Q: What advice do you have for young women thinking about a career in design?

My advice is predicated on insights from intentional change theory and old-fashioned common sense: if you opt into a career in design, embrace it to your fullest. Design is a profoundly humanistic knowledge discipline that can lead us to alternative and better futures, and we are living in a time when the discipline continues to grow in recognition and relevance. Your prospects to make a relevant contribution are endless. As a woman you can contribute by remaining cognizant that your work will be embedded in a larger-than-life context that will include family and career choices that always feel like walking a tightrope. Always rely on your personal intuition, core identity and collaborative self. Be tenacious and remain hopeful and optimistic. This will go a long way in your overcoming any bias, barriers or vestiges of discrimination that may stand in your way.

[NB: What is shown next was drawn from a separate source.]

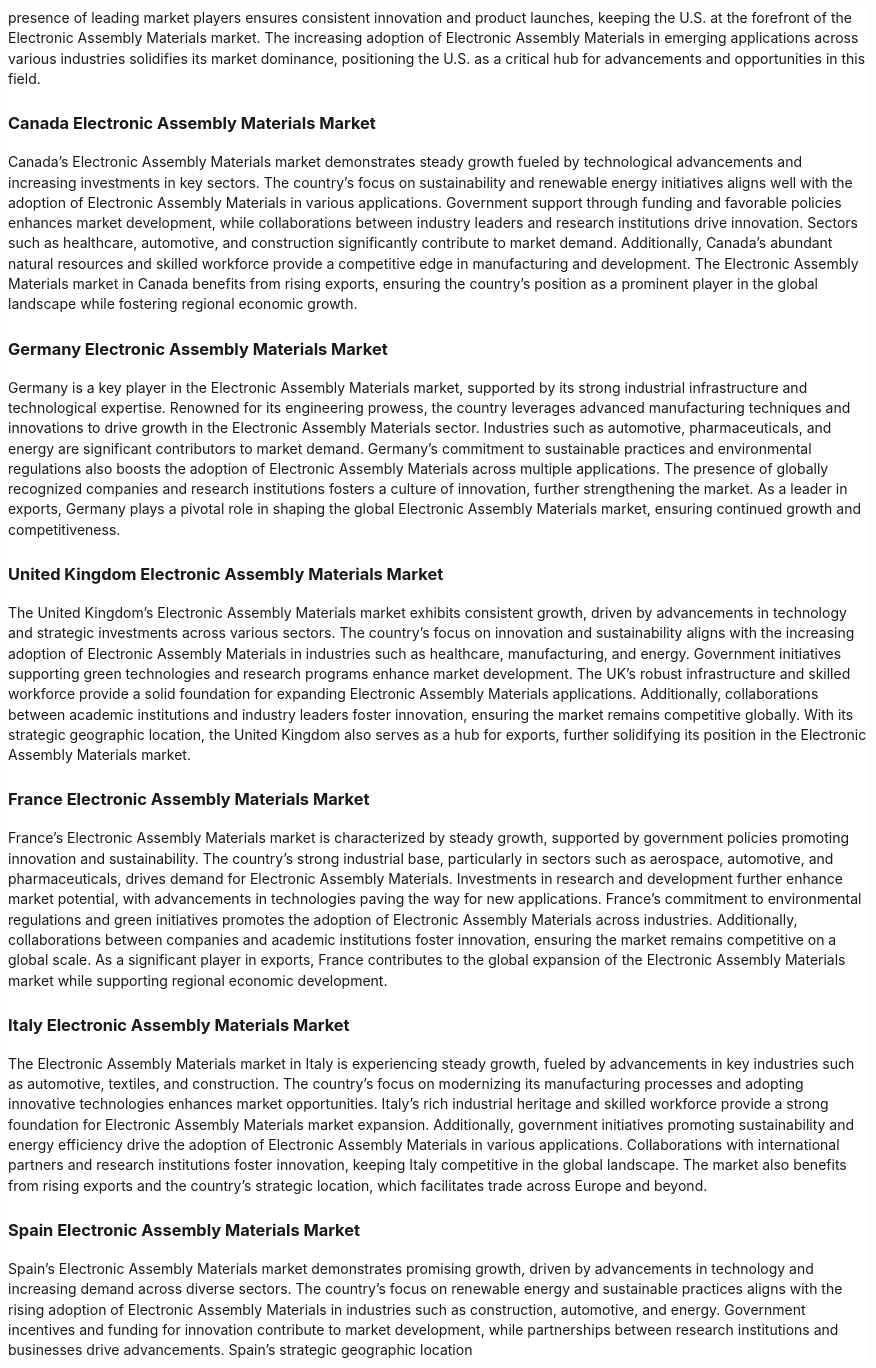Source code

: presence of leading market players ensures consistent innovation and product launches, keeping the U.S. at the forefront of the Electronic Assembly Materials market. The increasing adoption of Electronic Assembly Materials in emerging applications across various industries solidifies its market dominance, positioning the U.S. as a critical hub for advancements and opportunities in this field.</p><h3>Canada Electronic Assembly Materials Market</h3><p>Canada&rsquo;s Electronic Assembly Materials market demonstrates steady growth fueled by technological advancements and increasing investments in key sectors. The country&rsquo;s focus on sustainability and renewable energy initiatives aligns well with the adoption of Electronic Assembly Materials in various applications. Government support through funding and favorable policies enhances market development, while collaborations between industry leaders and research institutions drive innovation. Sectors such as healthcare, automotive, and construction significantly contribute to market demand. Additionally, Canada&rsquo;s abundant natural resources and skilled workforce provide a competitive edge in manufacturing and development. The Electronic Assembly Materials market in Canada benefits from rising exports, ensuring the country&rsquo;s position as a prominent player in the global landscape while fostering regional economic growth.</p><h3>Germany Electronic Assembly Materials Market</h3><p>Germany is a key player in the Electronic Assembly Materials market, supported by its strong industrial infrastructure and technological expertise. Renowned for its engineering prowess, the country leverages advanced manufacturing techniques and innovations to drive growth in the Electronic Assembly Materials sector. Industries such as automotive, pharmaceuticals, and energy are significant contributors to market demand. Germany&rsquo;s commitment to sustainable practices and environmental regulations also boosts the adoption of Electronic Assembly Materials across multiple applications. The presence of globally recognized companies and research institutions fosters a culture of innovation, further strengthening the market. As a leader in exports, Germany plays a pivotal role in shaping the global Electronic Assembly Materials market, ensuring continued growth and competitiveness.</p><h3>United Kingdom Electronic Assembly Materials Market</h3><p>The United Kingdom&rsquo;s Electronic Assembly Materials market exhibits consistent growth, driven by advancements in technology and strategic investments across various sectors. The country&rsquo;s focus on innovation and sustainability aligns with the increasing adoption of Electronic Assembly Materials in industries such as healthcare, manufacturing, and energy. Government initiatives supporting green technologies and research programs enhance market development. The UK&rsquo;s robust infrastructure and skilled workforce provide a solid foundation for expanding Electronic Assembly Materials applications. Additionally, collaborations between academic institutions and industry leaders foster innovation, ensuring the market remains competitive globally. With its strategic geographic location, the United Kingdom also serves as a hub for exports, further solidifying its position in the Electronic Assembly Materials market.</p><h3>France Electronic Assembly Materials Market</h3><p>France&rsquo;s Electronic Assembly Materials market is characterized by steady growth, supported by government policies promoting innovation and sustainability. The country&rsquo;s strong industrial base, particularly in sectors such as aerospace, automotive, and pharmaceuticals, drives demand for Electronic Assembly Materials. Investments in research and development further enhance market potential, with advancements in technologies paving the way for new applications. France&rsquo;s commitment to environmental regulations and green initiatives promotes the adoption of Electronic Assembly Materials across industries. Additionally, collaborations between companies and academic institutions foster innovation, ensuring the market remains competitive on a global scale. As a significant player in exports, France contributes to the global expansion of the Electronic Assembly Materials market while supporting regional economic development.</p><h3>Italy Electronic Assembly Materials Market</h3><p>The Electronic Assembly Materials market in Italy is experiencing steady growth, fueled by advancements in key industries such as automotive, textiles, and construction. The country&rsquo;s focus on modernizing its manufacturing processes and adopting innovative technologies enhances market opportunities. Italy&rsquo;s rich industrial heritage and skilled workforce provide a strong foundation for Electronic Assembly Materials market expansion. Additionally, government initiatives promoting sustainability and energy efficiency drive the adoption of Electronic Assembly Materials in various applications. Collaborations with international partners and research institutions foster innovation, keeping Italy competitive in the global landscape. The market also benefits from rising exports and the country&rsquo;s strategic location, which facilitates trade across Europe and beyond.</p><h3>Spain Electronic Assembly Materials Market</h3><p>Spain&rsquo;s Electronic Assembly Materials market demonstrates promising growth, driven by advancements in technology and increasing demand across diverse sectors. The country&rsquo;s focus on renewable energy and sustainable practices aligns with the rising adoption of Electronic Assembly Materials in industries such as construction, automotive, and energy. Government incentives and funding for innovation contribute to market development, while partnerships between research institutions and businesses drive advancements. Spain&rsquo;s strategic geographic location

Above: The Flo Kit, presents an inexpensive system for cleaning, drying and carrying reusable menstrual pads so girls can feel confident and in control. Flo is an outcome of the Girl Effect Studio. Project Team: From ArtCenter, Mariko Higaki Iwai (Product Design), Sohyun Kim (Environmental Design), Tatijana Vasily (Photography). From Yale School of Management, Charlotte Wong & Ben Freedman


About Dr. Mariana Amatullo
A practitioner-scholar, Dr. Amatullo oversees the award-winning portfolio of Designmatters educational and research collaborations in art and design education and social innovation. Amatullo is the recipient of the inaugural 2012 DELL Social Innovation Education award, was named to Fast Company’s Co. Design 50 Designers Shaping the Future, and the Public Interest Design 100. Amatullo holds a PhD in Management from the Weatherhead School of Management, Case Western Reserve University, where she is a Scholar-in-Residence. Her research focuses on the impact of design in social innovation and organisational practice. She holds an M.A. in Art History and Museum Studies from USC and a Licence en Lettres Degree from the Sorbonne University, Paris.